We would survive this. I felt that confidence in the marrow of my bones and when we did, because the fires of peril surrounding us had tested and proven our unshakeable connection, we’d be unstoppable.

So. Twelve offerings from the fruits of the waking nexus. From the wildlife, from the rocky ground, from the abundant and verdant plants. My heart full, I placed the many riches I’d gathered around my demon and me, encircling our array, which focused our distinct magical energies. Combined and married them. The power forged inside me melded with the foreign and yet alluring magic of my demon.

The synergistic vitality we two brought forth dazzled me. Enlivened me.

Gave me hope.

Jae twined his arms with mine, supporting me as I laid out our offerings, the steady hum of his power beseeching as fiercely as mine did. We begged of the universe, of magic, and of fate to be kind to us just this once, to grant resolution to our supplications. To bless us with an end to the tribulations we’d suffered. To give us peace.
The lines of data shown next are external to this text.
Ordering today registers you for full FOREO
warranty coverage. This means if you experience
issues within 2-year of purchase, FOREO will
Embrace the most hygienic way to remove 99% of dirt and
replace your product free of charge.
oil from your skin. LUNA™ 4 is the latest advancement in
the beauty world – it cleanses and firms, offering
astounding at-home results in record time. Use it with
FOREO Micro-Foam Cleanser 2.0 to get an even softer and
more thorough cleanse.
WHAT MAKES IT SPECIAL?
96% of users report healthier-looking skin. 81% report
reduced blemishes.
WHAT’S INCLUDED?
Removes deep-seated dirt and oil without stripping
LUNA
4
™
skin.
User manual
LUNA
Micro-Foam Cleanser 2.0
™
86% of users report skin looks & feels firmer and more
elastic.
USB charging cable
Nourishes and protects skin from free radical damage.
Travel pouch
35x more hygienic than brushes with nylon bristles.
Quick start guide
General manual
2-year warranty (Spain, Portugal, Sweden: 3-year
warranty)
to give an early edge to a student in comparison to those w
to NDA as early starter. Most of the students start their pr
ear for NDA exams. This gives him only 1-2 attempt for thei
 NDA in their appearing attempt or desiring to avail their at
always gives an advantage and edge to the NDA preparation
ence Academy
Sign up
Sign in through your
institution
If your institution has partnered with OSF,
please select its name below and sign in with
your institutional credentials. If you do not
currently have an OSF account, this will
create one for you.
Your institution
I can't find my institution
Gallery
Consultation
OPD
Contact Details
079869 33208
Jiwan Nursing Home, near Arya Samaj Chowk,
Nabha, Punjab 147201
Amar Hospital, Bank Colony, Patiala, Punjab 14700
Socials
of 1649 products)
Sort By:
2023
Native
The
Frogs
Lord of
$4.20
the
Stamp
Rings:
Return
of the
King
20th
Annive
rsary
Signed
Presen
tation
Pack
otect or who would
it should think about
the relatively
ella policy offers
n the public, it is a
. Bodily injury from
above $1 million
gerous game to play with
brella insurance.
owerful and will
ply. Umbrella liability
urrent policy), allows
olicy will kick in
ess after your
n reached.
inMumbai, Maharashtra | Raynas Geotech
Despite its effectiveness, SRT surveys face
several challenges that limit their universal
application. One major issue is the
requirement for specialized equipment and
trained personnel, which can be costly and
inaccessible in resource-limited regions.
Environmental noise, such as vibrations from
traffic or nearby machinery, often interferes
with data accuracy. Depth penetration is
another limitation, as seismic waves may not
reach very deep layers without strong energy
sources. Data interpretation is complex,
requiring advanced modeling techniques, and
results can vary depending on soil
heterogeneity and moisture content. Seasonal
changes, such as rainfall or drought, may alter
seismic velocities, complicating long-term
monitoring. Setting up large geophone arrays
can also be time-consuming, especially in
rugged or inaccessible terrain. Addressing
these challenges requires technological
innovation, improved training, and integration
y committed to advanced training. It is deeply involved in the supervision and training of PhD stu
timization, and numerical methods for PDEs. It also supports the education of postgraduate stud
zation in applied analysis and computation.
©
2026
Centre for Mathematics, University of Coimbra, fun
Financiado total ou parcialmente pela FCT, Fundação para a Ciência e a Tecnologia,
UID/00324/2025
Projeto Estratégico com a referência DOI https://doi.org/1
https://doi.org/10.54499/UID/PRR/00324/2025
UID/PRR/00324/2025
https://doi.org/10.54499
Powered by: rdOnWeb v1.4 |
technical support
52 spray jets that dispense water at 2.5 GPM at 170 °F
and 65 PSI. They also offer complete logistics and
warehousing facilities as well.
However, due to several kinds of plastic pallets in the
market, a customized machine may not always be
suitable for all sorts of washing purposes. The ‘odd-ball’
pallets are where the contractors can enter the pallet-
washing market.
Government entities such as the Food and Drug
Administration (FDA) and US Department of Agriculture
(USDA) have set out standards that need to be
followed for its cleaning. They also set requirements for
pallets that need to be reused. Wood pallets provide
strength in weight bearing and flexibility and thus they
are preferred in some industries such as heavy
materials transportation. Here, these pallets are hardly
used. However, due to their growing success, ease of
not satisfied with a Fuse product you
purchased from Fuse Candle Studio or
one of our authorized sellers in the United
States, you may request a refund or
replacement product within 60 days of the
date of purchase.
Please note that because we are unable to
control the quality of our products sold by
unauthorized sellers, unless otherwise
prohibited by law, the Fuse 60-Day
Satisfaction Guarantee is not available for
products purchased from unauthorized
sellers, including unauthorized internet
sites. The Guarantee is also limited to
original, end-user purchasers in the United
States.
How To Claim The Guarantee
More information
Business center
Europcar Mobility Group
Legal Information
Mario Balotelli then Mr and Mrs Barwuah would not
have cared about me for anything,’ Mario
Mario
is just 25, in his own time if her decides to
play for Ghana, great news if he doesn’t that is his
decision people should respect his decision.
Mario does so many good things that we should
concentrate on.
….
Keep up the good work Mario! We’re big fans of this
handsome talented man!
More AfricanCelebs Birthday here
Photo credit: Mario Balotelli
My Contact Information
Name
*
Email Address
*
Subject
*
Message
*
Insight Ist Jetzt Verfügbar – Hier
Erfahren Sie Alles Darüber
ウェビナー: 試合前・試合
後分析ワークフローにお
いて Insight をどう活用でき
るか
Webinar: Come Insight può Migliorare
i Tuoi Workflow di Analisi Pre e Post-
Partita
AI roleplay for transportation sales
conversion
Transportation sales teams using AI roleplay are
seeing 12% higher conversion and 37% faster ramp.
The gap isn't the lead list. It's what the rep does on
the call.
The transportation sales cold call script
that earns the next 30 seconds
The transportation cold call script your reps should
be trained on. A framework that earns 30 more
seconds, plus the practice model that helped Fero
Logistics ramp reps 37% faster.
I placed my final offering at the prime location in the circle, due east, by nestling in the dirt a cluster of black feathers that obliging ravens had shed. A positive omen, they represented transformation and change, standing as a symbol of birth, death, and rebirth. I closed my eyes, sending my silent prayer to the heavens.

Wrapped in his arms, my demon squeezed me tight. “It is done,” he said.

I couldn’t speak around the knot of emotion clogging my throat, so I shook my head. “The fifth and final layer.”

“Once we find Henry, we’ll complete that magic. He’s the only one small enough to crawl under the Dyers’ deck in search of Peaches’ lost claw,” Skip said, already bending to snatch the grimoire from me and the backpack from Jae’s grasp. He stuffed the book inside it, then anchored the pack on his shoulder. “You have the dragon scale?”

My demon stood and reaching down, he helped me to my feet, too. “In my pocket,” I said.

“Excellent. The heartwood will gift us with a sliver of wood at the right time, which leaves only one totem left to obtain.” Skip cringed as the distant rumbles of battle exploded into full-out war. Above us, lighting danced across the sky. The scent of scorched ozone lingered in our nostrils. “Oh good. Griffith’s arrived with reinforcements.”

Squaring my shoulders, I grabbed my demon’s hand. Together, we faced the valley, where blue sparks shot to the sky and plumes of thick, black smoke. “Time to finish this.” I flashed a shaky grin at Jae. “Let’s go.”